### Page text
# DIY Hood & Lighting



## enola (Dec 31, 2011)

After going round and round and ROUND about lighting and seeing how much 'aquarium' lighting is, my husband and I checked out the local hydroponics store. Makes sense right? They grow plants, must have lights. And boy, do they. We bought 2 24" 24W t5HO fixtures for $28 each and built a hood to fit them and fit the tank. 

Here are the pictures we took last night. We still have to stain the hood and varnish it to match the cabinet that houses the filter.


----------



## KG4mxv (Oct 25, 2011)

Looks good but I would be worried about the high moisture in the hood.


----------



## enola (Dec 31, 2011)

I'm not worried about moisture. The lamps are designed for hydroponics, and have a clear shield over them. Also, we are going to put 5 - 6 coats of clear varnish over all of the wood, and then line the inside with aluminum tape for reflection! I just stained it to match the cabinet today, and my husband will be busy tomorrow putting on the clear coats!


----------



## drunkenbeast (Nov 13, 2011)

good plan lol really putting your husband to work lately with all this diy eh?


----------



## enola (Dec 31, 2011)

drunkenbeast said:


> good plan lol really putting your husband to work lately with all this diy eh?

### Dataset content
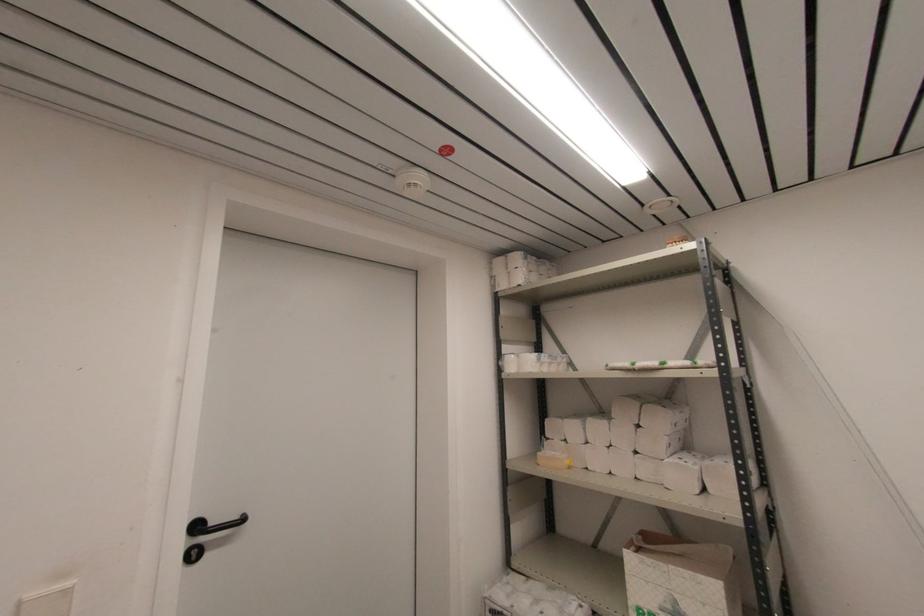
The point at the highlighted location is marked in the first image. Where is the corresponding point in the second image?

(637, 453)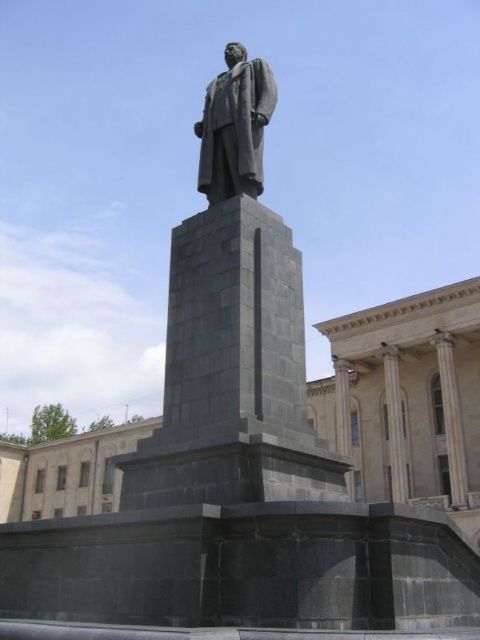
Question: Can you confirm if bronze statue at center is positioned below white marble pillar at center?

Choices:
 (A) yes
 (B) no

Answer: (B)

Question: Which point is farther to the camera?

Choices:
 (A) matte gray statue at center
 (B) bronze statue at center
 (C) white marble pillar at center

Answer: (C)

Question: Among these objects, which one is nearest to the camera?

Choices:
 (A) bronze statue at center
 (B) white marble pillar at center
 (C) matte gray statue at center

Answer: (C)

Question: Is matte gray statue at center positioned in front of bronze statue at center?

Choices:
 (A) no
 (B) yes

Answer: (B)

Question: Which of the following is the farthest from the observer?

Choices:
 (A) [404, 429]
 (B) [229, 72]

Answer: (A)

Question: Can you confirm if bronze statue at center is smaller than white marble pillar at center?

Choices:
 (A) yes
 (B) no

Answer: (A)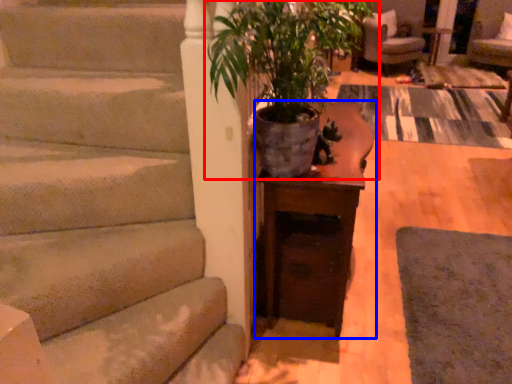
Question: Which object appears closest to the camera in this image, houseplant (highlighted by a red box) or table (highlighted by a blue box)?

Choices:
 (A) houseplant
 (B) table

Answer: (A)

### Problem statement
Do these statements agree with the hood and lighting thread? Answer yes or no for each, and quote the words from the thread that settle it. (a) Each light fixture cost $28. (b) The poster who built the hood shares the concern about moisture inside it. (c) The plan is to put three coats of clear varnish on the wood.

### Exercise answer
(a) Yes: "We bought 2 24" 24W t5HO fixtures for $28 each"
(b) No: "I'm not worried about moisture."
(c) No: "we are going to put 5 - 6 coats of clear varnish over all of the wood"